1883 - Fiskars becomes a limited company
On the death of J.J. Julin, the ironworks were lead by a guardianship administration. Little by little the power was amassed by Emil Lindsay von Julin and the limited company Fiskars was founded. 1915 Fiskars was listed at Helsinki Stock Exchange.
1918 - Fiskars grows and develops
The productivity of the ironworks was raised by developing improved methods of processing steel and by renewing the rolling mill at Åminnefors. The product range was expanded and Fiskars founded Finland's first metal spring factory. The company also bought Inha Works in Ähtäri as well as the companies Billnäs Bruks Ab and Oy Ferraria Ab.
1929 - the great stock market crash and the recession
The Finnish economy suffered from the great stock market crash of 1929 and this slowed down expansion at Fiskars. In Finland, the effects of the crash were felt into the mid 1930s. Not until the end of the Second World War did the Fiskars' management team realize its plans for reforming the company structure to accommodate mass production.
1967 - Fiskars manufactures the world's first plastic-handled scissors
The orange-handled scissors are one of Fiskars' best known products. But how was decided to make the handles of the scissors orange?

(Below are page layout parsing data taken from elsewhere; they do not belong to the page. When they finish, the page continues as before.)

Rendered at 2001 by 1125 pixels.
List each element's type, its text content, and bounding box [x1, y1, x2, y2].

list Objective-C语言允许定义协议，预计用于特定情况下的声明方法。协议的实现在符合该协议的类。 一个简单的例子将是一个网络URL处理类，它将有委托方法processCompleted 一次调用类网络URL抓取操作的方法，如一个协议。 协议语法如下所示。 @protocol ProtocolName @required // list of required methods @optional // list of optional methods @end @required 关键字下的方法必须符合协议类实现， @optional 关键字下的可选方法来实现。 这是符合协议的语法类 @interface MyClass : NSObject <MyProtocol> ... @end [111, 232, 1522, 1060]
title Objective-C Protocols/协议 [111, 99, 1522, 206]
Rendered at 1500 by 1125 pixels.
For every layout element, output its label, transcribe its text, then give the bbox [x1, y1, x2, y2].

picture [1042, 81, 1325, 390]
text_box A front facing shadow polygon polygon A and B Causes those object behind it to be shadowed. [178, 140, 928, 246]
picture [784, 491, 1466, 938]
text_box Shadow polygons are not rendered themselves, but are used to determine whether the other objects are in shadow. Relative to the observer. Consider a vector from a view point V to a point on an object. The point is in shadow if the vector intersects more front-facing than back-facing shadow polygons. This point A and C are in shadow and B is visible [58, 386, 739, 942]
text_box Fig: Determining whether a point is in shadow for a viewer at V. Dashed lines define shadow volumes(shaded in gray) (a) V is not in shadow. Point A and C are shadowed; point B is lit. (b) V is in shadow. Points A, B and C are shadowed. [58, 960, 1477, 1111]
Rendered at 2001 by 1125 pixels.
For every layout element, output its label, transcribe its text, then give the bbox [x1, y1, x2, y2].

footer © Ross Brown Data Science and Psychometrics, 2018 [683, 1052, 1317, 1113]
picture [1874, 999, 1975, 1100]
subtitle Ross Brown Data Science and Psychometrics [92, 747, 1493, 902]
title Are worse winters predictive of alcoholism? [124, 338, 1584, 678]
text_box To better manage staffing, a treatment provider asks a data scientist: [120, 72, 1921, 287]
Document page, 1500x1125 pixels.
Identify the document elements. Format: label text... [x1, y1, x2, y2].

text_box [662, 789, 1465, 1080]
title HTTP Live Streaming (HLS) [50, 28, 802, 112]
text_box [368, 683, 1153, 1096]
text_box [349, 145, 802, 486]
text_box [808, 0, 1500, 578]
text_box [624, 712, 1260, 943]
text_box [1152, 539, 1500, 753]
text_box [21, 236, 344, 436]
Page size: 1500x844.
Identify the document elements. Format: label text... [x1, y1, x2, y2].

In 1967 when the first basic models were about to be manufactured the designer wanted the scissors to be black, red or green. As the prototype went into production, the machinist decided to finish off the orange color he had in his machine. This meant prototypes were made in four different colors, of which the orange and black were most popular. A choice had to be made. An internal vote was taken at Fiskars, and the result gave birth to Fiskars orange-handled scissors.
The color, Fiskars Orange®, was officially registered as a trademark in Finland in 2003 and in the US 2007.
1977 - Fiskars scissors factory founded in the USA
Fiskars' expansion began with the founding of a scissors factory in the United States. Setting up in the strongest economy in the world, the US, proved to be a successful choice. It has provided a basis for international trade, a growing market and valuable commercial and professional experience.
In the twenty-first century, Fiskars has focused on consumer products and grown through acquisitions. Outdoor recreation company Gerber Legendary Blades, acquired back in 1987, was strengthened through the 2006 acquisition of Silva. The acquisition of Iittala in 2007 strengthened Fiskars position in kitchenware, while Leborgne strengthened the Corporation's garden tools business.
In the year 2009, 360 years will have passed since Fiskars was founded. Today, Fiskars Corporation is an international company whose operations are consumer-centered and grow through strong specialist brands. Fiskars' consumer products for the home, garden, and outdoors are renowned for their functionality and cutting-edge design. The Group's core brands are Fiskars, Iittala, Gerber, and Buster. The associated company Wärtsilä Corporation is also an important part of the Corporation.